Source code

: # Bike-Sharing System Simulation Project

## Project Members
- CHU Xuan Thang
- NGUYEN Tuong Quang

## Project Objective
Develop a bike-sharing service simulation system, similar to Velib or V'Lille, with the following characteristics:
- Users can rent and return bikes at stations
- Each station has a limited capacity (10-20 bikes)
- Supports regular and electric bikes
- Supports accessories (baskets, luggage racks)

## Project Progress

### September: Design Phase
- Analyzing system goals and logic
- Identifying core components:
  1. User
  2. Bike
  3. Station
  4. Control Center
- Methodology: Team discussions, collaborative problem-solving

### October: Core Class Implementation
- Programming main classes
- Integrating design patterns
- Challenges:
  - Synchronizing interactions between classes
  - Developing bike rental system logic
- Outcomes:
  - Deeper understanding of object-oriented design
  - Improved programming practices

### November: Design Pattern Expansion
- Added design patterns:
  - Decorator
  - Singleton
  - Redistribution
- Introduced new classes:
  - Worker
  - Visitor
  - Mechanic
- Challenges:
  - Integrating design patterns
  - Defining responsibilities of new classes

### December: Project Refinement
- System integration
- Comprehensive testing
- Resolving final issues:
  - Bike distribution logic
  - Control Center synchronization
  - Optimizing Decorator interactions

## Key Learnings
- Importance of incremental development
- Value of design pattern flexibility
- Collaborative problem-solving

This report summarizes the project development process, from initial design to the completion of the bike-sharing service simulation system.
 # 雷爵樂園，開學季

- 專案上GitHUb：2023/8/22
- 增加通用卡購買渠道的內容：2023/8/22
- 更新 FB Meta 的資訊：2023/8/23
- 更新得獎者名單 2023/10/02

____

From the entries, report each line that includes the word "patterns".

- Integrating design patterns
- Added design patterns:
  - Integrating design patterns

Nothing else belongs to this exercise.